Looking forward, Wall Street economists and traders are anticipatively expecting another cut from the Federal Reserve at their policy meeting next week, potentially influencing mortgage rates to ease even more. The recent trends are encouraging home shoppers and those considering refinancing their homes to take advantage of the declining borrowing costs.

For the first time in months, mortgage applications showed positive movement, rising by 5.4% last week compared to the previous week, marking the fifth consecutive increase, according to the Mortgage Bankers Association. Notably, applications for refinancing increased by 27%. Bob Broeksmit, CEO of the MBA, remarked, “Purchase applications have increased on an annual basis every week except for one over the past three months, which is positive news for the mortgage market as we close out this year.”

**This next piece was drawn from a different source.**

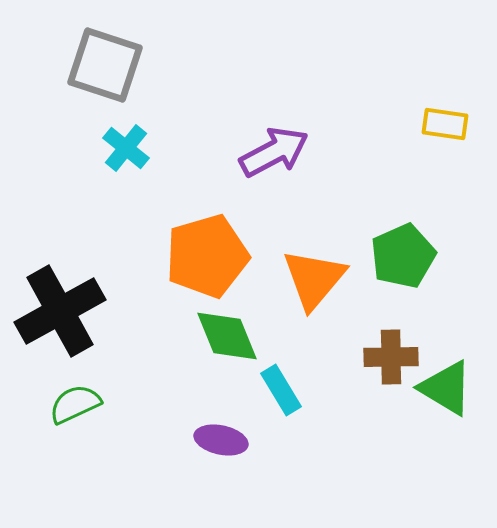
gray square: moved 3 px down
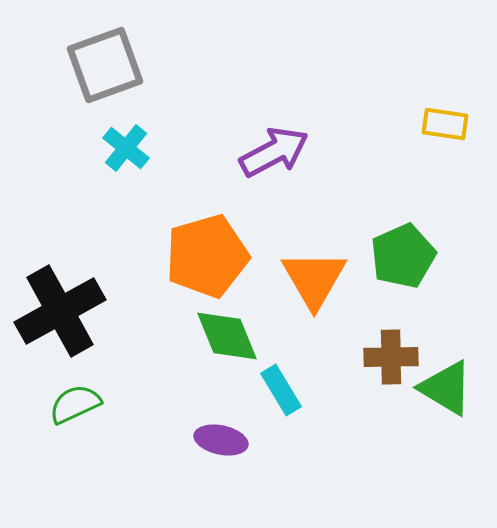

Given the current high home prices, many prospective buyers are likely waiting for mortgage rates to dip even lower before making their decisions.

Forecasts suggest there may not be substantial relief, as numerous housing economists predict the average rate on 30-year loans will stay above 6% next year. The prolonged economic climate, filled with uncertainties and fluctuated inflation rates, continues to create hurdles for homebuyers, affecting not just the prices of homes but also the opportunities available for obtaining suitable mortgages.

Overall, the combination of easing rates and the market's seasonal patterns gives hopeful potential buyers something to ponder this winter. With the markets likely to remain volatile, all eyes will be on the Federal Reserve’s actions and how they might shape the financial landscapes for households considering home ownership.